→ Cosa devi fare
Disponi in un elenco numerato le righe di tutte le voci qui sotto, saltando quelle vuote. Lascia fuori dalla risposta le immagini.

(Voci estratte)
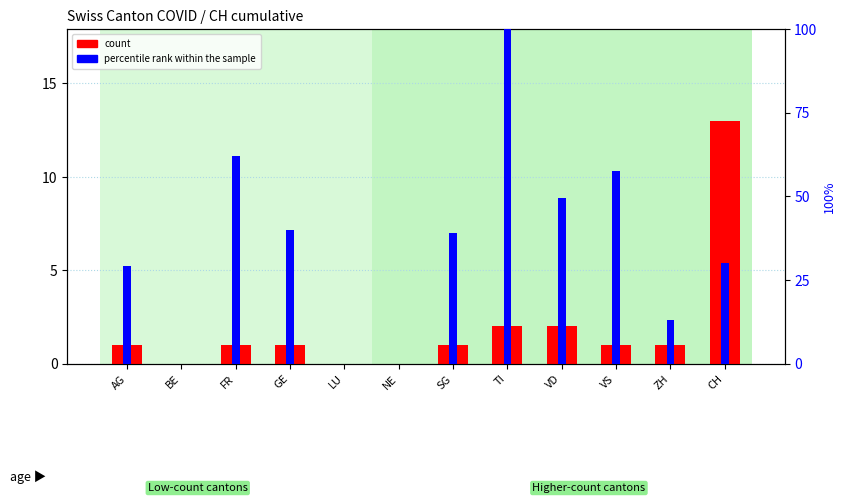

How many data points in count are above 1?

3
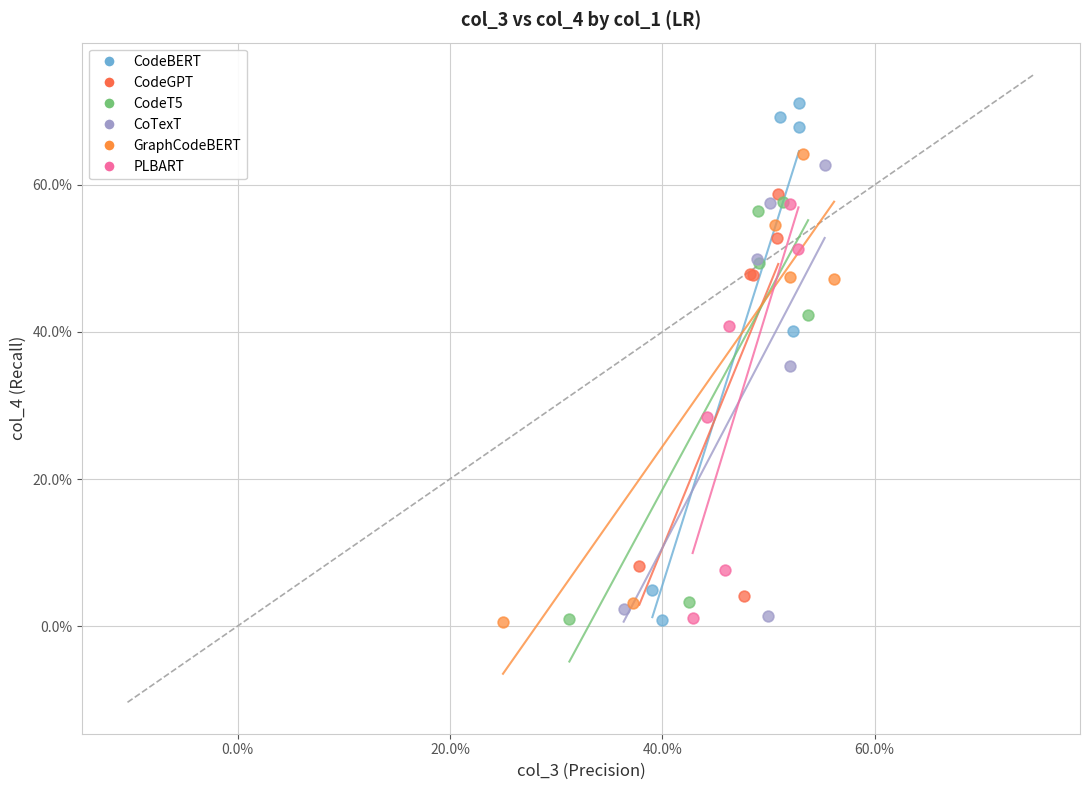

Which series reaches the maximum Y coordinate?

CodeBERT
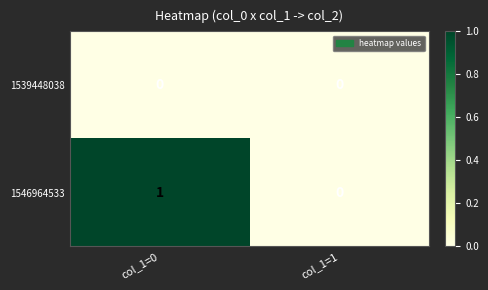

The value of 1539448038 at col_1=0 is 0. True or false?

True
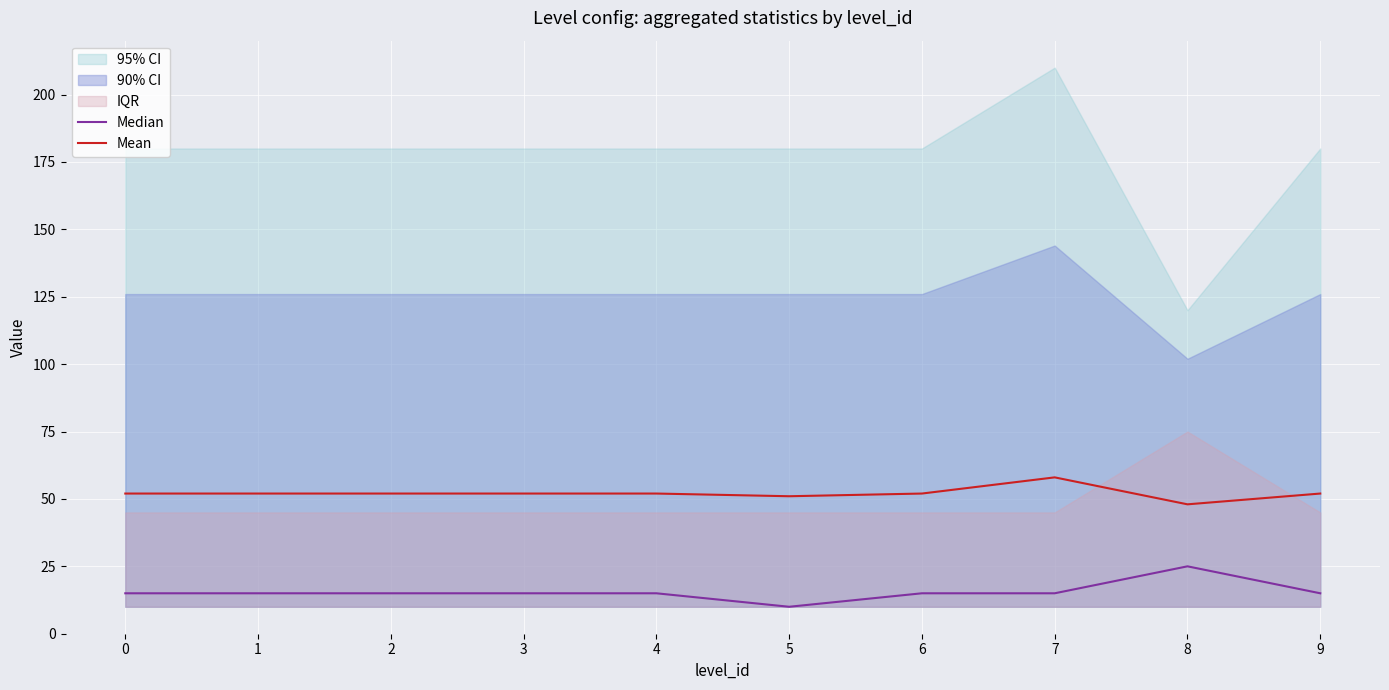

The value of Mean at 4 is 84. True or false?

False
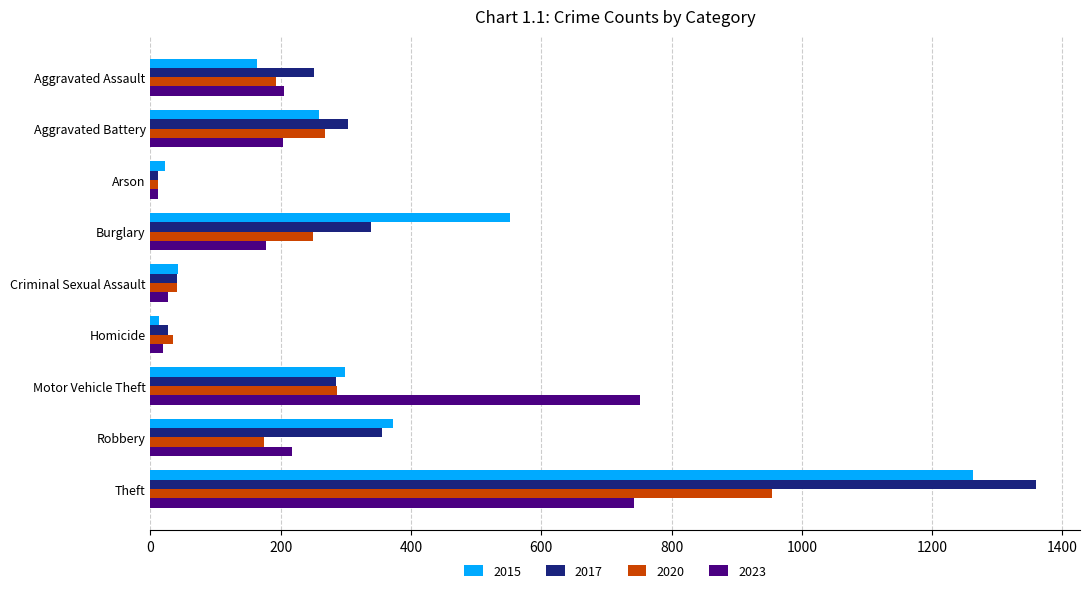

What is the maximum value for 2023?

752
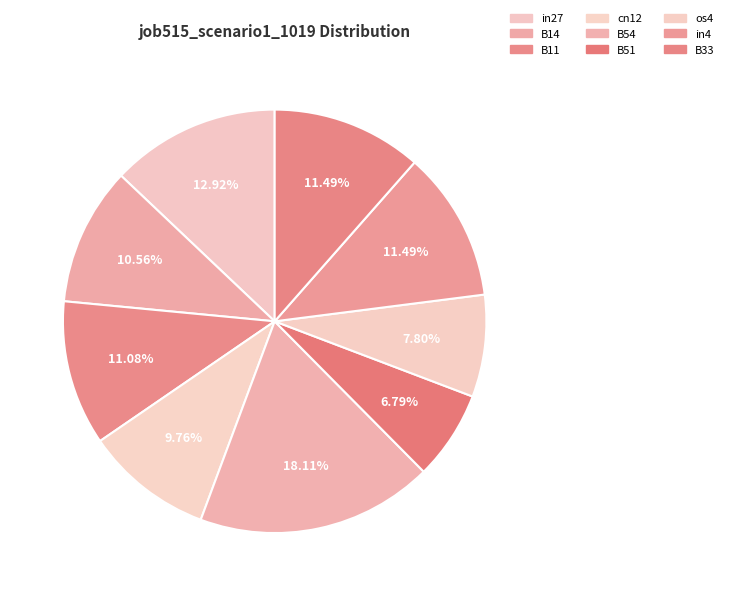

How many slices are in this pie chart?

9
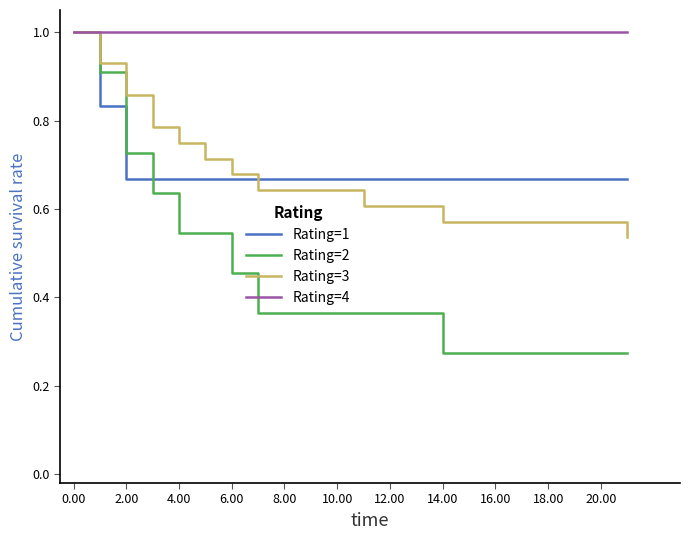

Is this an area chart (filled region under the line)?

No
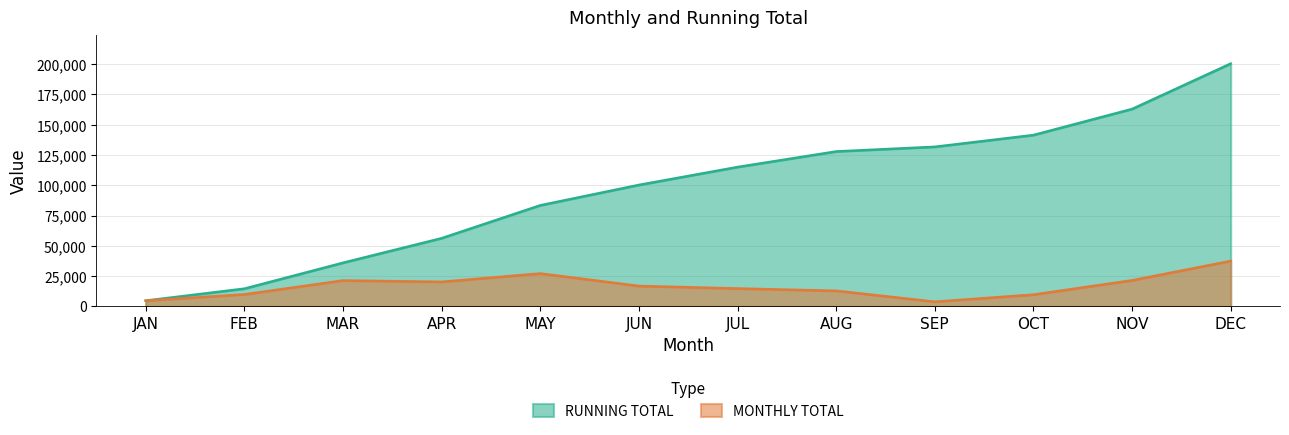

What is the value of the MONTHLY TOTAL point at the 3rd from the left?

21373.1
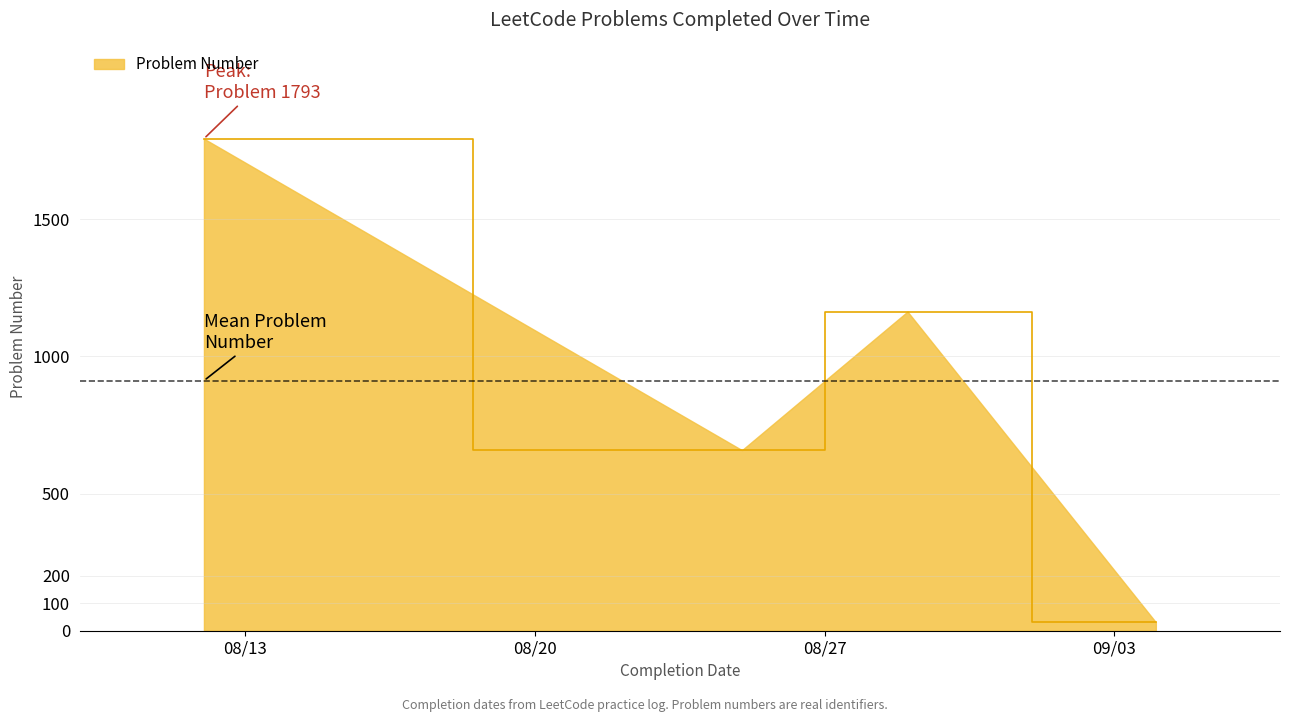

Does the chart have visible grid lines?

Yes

→ Soluzione del problema
1. How many data points in count are above 1?
2. 3
3. Which series reaches the maximum Y coordinate?
4. CodeBERT
5. The value of 1539448038 at col_1=0 is 0. True or false?
6. True
7. The value of Mean at 4 is 84. True or false?
8. False
9. What is the maximum value for 2023?
10. 752
11. How many slices are in this pie chart?
12. 9
13. Is this an area chart (filled region under the line)?
14. No
15. What is the value of the MONTHLY TOTAL point at the 3rd from the left?
16. 21373.1
17. Does the chart have visible grid lines?
18. Yes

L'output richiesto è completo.